Record extracts:
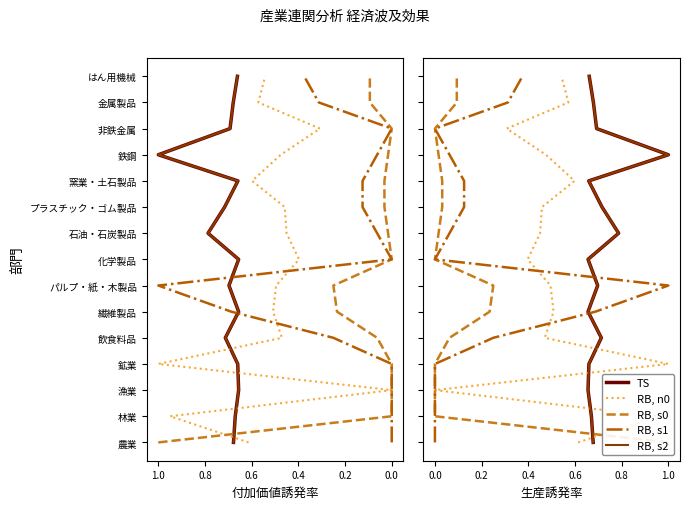

Rank the series by their maximum value, from lowest to highest.

TS, RB, n0, RB, s0, RB, s1, RB, s2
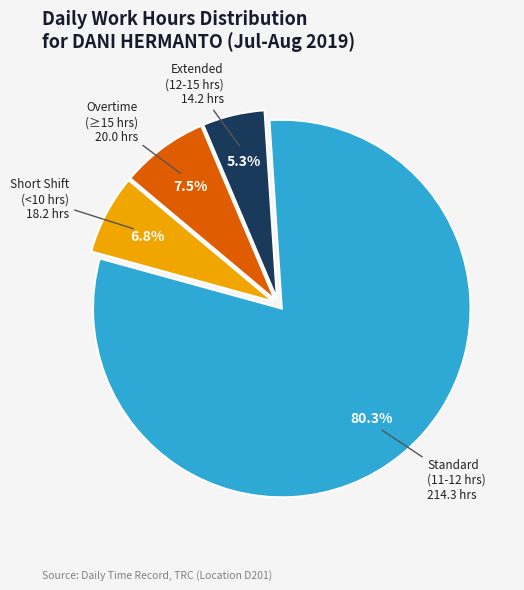

Does any single category account for the majority?

Yes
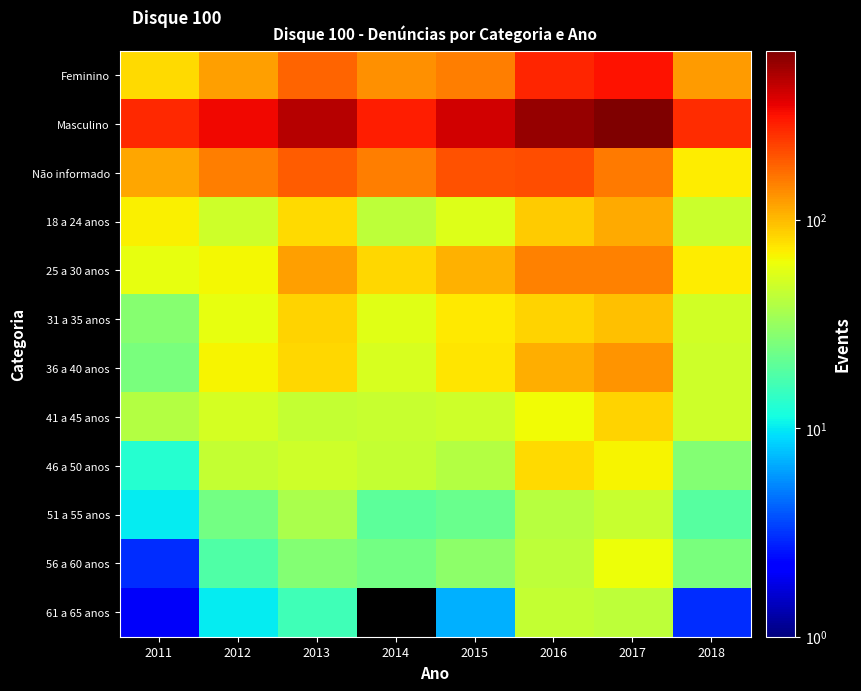

Which category has the highest value across all series?

2017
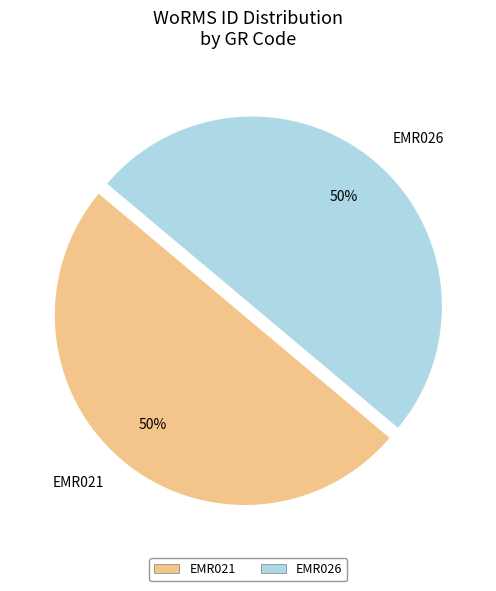

Combined, do EMR026 and EMR021 account for over 50%?

Yes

Work order: Please rewrite the records above with every "category" changed to "group" and nothing else altered. Leave the pictures out.

Output below:
Rank the series by their maximum value, from lowest to highest.

TS, RB, n0, RB, s0, RB, s1, RB, s2

Does any single group account for the majority?

Yes

Which group has the highest value across all series?

2017

Combined, do EMR026 and EMR021 account for over 50%?

Yes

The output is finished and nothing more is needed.